» Activity:
Each line of the listing where "with" appears should be reported.

====

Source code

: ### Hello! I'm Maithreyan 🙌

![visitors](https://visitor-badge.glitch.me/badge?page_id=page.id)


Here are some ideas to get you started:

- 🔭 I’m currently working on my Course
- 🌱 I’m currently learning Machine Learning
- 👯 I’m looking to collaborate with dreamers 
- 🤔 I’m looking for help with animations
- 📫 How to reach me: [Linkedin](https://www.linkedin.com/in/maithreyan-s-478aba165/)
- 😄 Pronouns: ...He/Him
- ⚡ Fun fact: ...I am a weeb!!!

====

» Result:
- 👯 I’m looking to collaborate with dreamers 
- 🤔 I’m looking for help with animations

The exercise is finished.